Longitudinal Research Project Looking at Home Pages of Higher Education Institutions - Terrill Thompson

Terrill is looking at Higher Education home pages as a followup to a study he conducted in 2004-2005.

Issues

  • Alt tags for images; Menus built with images that have no alt text become unnavigable if images cannot be displayed

    • DreamWeaver now prompts for alt text
    • Evaulation Method: Used Web Accessibility Toolbar (WAT) on IE http://www.paciellogroup.com/resources/wat-ie-about.html to generate a list of images and their alt texts; critiqued the use of alt texts for meaningful texts, proper use of null texts. (A similar toolbar is available for FireFox at http://firefox.cita.uiuc.edu/)
    • Survey of alt text usage in 2004-05 was 27% proper; current survey found rate of proper use has risen to 41%


  • 'Skip Navigation' link

    • Western Washington University (http://www.wwu.edu/) has a 'Skip to News' link
    • Skip-to's usually are styled to become visible when they have focus
    • How many skip links do you want (Skip to menu, skip to content, skip to news)?
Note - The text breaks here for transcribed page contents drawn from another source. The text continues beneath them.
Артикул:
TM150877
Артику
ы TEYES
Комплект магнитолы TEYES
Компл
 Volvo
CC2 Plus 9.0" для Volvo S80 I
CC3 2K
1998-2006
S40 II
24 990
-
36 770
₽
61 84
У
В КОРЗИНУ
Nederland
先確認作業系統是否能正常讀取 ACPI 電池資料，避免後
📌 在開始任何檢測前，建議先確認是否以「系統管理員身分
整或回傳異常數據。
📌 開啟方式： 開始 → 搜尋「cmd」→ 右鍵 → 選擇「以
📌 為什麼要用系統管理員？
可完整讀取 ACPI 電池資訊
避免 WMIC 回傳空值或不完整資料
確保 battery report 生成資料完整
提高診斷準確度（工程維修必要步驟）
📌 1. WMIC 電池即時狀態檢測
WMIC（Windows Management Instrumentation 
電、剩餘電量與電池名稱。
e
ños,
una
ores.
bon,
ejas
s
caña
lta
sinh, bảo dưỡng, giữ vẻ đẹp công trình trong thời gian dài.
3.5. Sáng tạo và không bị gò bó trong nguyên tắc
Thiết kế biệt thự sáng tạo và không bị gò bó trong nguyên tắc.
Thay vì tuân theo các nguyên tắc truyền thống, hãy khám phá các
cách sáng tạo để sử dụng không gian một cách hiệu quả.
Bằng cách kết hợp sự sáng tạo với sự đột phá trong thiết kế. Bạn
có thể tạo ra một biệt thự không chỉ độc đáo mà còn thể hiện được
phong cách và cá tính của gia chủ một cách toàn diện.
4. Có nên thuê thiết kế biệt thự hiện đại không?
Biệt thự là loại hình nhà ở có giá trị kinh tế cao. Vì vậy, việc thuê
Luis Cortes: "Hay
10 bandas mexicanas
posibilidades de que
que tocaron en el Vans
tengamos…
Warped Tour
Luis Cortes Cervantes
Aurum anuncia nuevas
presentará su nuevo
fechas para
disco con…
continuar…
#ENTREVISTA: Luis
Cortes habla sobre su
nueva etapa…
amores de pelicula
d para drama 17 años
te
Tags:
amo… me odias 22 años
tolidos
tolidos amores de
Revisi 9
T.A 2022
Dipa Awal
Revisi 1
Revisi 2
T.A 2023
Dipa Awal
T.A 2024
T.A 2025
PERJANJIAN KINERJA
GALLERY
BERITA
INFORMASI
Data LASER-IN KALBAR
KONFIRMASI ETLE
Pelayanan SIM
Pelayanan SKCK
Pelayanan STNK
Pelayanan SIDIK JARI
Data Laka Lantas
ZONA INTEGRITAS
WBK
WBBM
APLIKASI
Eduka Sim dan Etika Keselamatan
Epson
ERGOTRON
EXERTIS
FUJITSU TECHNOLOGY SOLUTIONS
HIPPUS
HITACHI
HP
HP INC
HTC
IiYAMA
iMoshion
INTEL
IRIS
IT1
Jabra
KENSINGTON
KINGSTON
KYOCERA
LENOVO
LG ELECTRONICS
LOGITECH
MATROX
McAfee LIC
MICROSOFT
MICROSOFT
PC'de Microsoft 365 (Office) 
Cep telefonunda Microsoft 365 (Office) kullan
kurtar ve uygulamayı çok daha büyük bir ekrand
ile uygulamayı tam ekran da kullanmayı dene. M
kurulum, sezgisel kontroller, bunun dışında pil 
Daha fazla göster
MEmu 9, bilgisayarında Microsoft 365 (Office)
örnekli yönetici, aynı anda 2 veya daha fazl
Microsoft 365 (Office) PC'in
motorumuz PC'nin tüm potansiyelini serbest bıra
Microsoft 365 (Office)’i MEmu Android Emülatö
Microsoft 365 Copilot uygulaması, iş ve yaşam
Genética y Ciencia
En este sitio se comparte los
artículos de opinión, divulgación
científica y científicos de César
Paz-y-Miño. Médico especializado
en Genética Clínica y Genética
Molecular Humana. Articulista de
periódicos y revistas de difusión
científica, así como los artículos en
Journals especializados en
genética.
Too many skip-tos become a menu to the page content structure.
    • Many people do not know that some browsers have skip navigation built in (such as skipping to headings)

      • Good heading structure helps meets the need for people finding different parts of the page, even if there are no skip-to links


    • Evaluating Coded Navigation (navigation within the page)
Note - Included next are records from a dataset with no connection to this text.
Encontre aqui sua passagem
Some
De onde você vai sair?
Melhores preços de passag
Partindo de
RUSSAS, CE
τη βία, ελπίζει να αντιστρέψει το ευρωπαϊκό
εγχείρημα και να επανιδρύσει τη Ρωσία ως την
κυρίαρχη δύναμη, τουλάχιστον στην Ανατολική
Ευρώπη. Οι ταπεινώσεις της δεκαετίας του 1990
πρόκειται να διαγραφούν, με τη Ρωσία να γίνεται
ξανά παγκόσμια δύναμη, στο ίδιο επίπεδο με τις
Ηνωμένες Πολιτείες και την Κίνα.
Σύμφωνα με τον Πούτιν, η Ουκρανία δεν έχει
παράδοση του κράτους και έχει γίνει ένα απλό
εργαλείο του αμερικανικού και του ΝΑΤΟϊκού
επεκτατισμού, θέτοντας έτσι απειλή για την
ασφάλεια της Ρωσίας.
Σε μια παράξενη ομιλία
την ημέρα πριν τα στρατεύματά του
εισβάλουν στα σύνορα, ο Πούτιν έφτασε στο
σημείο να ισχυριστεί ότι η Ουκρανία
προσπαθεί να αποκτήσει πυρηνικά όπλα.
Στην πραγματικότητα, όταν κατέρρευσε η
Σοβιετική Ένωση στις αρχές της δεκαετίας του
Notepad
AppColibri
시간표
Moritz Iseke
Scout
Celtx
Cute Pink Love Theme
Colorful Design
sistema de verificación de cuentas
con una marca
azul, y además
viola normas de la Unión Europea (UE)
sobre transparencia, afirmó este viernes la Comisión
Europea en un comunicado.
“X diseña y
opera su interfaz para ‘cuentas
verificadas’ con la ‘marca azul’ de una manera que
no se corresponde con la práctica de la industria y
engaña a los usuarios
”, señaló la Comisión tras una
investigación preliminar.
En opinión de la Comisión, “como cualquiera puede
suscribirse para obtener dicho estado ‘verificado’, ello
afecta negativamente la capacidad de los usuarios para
      • Used WAT to show internal links, display heading structure
      • In 2004-05 7% had skip to content; In current survey 19% of home pages had skip to content
      • 'Skip to Main Content' is apparently the preferred phrasing
      • In current survey 45% of sites are correctly using html headings (using headings in logical structure way)




  • Navigation

    • Evaluation - Using IE, mouseover controls to see if there are dynamic behaviors, is there a visible effect to help mouse users, is there a visible effect for keyboard users
    • Menus created with Javascript may not be identified as links in assistive technologies
    • In original study, 78% if pages were keyboard accessible; in this study 65% were keyboard, if visual focus is not considered
    • 13% of sites provided visual focus for keyboard users
    • 39% of home pages have dynamic scripted menus; often implemented without evaluation of accessibility impacts


  • Use of Flash

    • Can be accessible, if you know what you are doing

      • Go to an object, press Shift-F11, enter label


    • JK Rowling site: http://www.jkrowling.com/accessible/en/ Entirely done with Flash. Nice accessibility features

      • sounds have accompanying texts
      • clues of what to do next
      • accessibility tools, gives keyboard controls for JAWS, WindowEyes
      • exploration model, lots of stuff that you can explore


    • Not so good Flash example

      • Lower Columbia College http://lowercolumbia.edu/ Has nav with buttons buttons to advertise events, but does not say what ad you get to if you click a button. Lots of buttons, no labels


    • In this study, 38% of home pages included Flash; only one site labelled the objects (Lane Community College http://www.lanecc.edu/) but the pages lack a heading structure


Summary

  • Fewer than half of web pages are accessible by any measure
  • Accessibility is improving in some areas (alt texts, headings, validation)
  • Accessibility is getting worse in other areas (navigation)

Discussion

  • Navigation accessibility problems often appear when site uses packaged menu scripts and (1) selects a package not designed for accessibility, (2) improperly configures the menus even if it is, or (3) breaks the accessibility features as the menus are evolved over time.